Assessment of critical spans

Assessment of Critical Spans


Example of a long transmission line with several angles (line azimuths) in a complex wind field. Line rating can vary substantially on a span-by-span level. The critical span is usually located where there are parallel winds.


Limiting Spans Impact the Overall Line Ratings

At any given time, every span along a transmission line has unique set of physical characteristics and is exposed differently to local weather conditions. A conservative and safe overall dynamic line rating will consider every span along the line because the overall dynamic rating corresponds to the lowest rated value. The span where lowest rating value occurs is referred to the limiting or critical span. The limiting span is time and space varying according to variations of wind speed and direction.

Assuming prevailing wind conditions for a region, it is possible to identify the climatological critical spans by applying DLR using historical weather data sets.

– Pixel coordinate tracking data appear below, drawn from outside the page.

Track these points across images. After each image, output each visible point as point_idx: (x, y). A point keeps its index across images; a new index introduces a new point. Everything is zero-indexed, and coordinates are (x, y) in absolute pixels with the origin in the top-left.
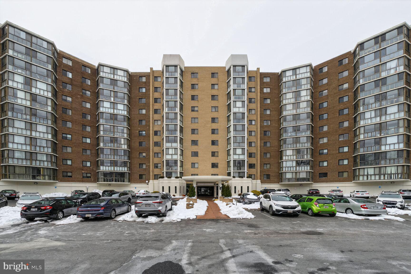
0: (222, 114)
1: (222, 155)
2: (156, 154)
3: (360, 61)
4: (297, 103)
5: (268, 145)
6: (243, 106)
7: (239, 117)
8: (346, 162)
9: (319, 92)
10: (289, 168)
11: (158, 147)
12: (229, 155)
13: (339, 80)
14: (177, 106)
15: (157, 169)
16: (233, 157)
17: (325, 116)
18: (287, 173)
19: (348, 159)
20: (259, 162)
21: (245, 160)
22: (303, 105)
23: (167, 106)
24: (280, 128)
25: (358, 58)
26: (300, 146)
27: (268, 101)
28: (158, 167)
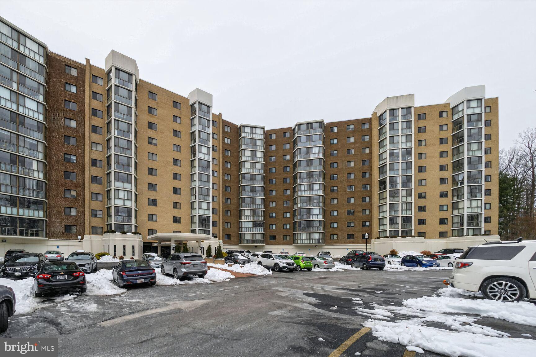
0: (184, 156)
1: (185, 207)
2: (94, 196)
3: (298, 138)
4: (254, 162)
5: (229, 201)
6: (208, 154)
7: (205, 166)
8: (288, 227)
9: (270, 157)
10: (247, 229)
11: (97, 184)
12: (192, 208)
13: (283, 150)
14: (131, 132)
15: (96, 219)
16: (198, 212)
17: (274, 181)
18: (245, 234)
19: (289, 224)
20: (221, 220)
21: (210, 217)
22: (258, 166)
23: (116, 127)
24: (239, 186)
25: (297, 136)
26: (256, 207)
27: (229, 154)
28: (98, 216)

Why weather-based DLR is key

Wind speed and direction are the most influential and variable parameters that effects a line’s ratings. Some lines have long extents and will have several angles of orientation (line azimuths). Even assuming spatially uniform wind, long lines with a high number of line azimuths will have a higher probability of having at least one span encountering parallel winds. This span with a low angle of incidence with the wind vector (parallel wind) will significantly reduce the overall dynamic line rating of the line. This situation cannot be captured by any direct contact sensors without it becoming cost prohibitive. Therefore, it is essential and much more cost-effective to account for line orientations and complex wind fields by applying some level of wind field modeling.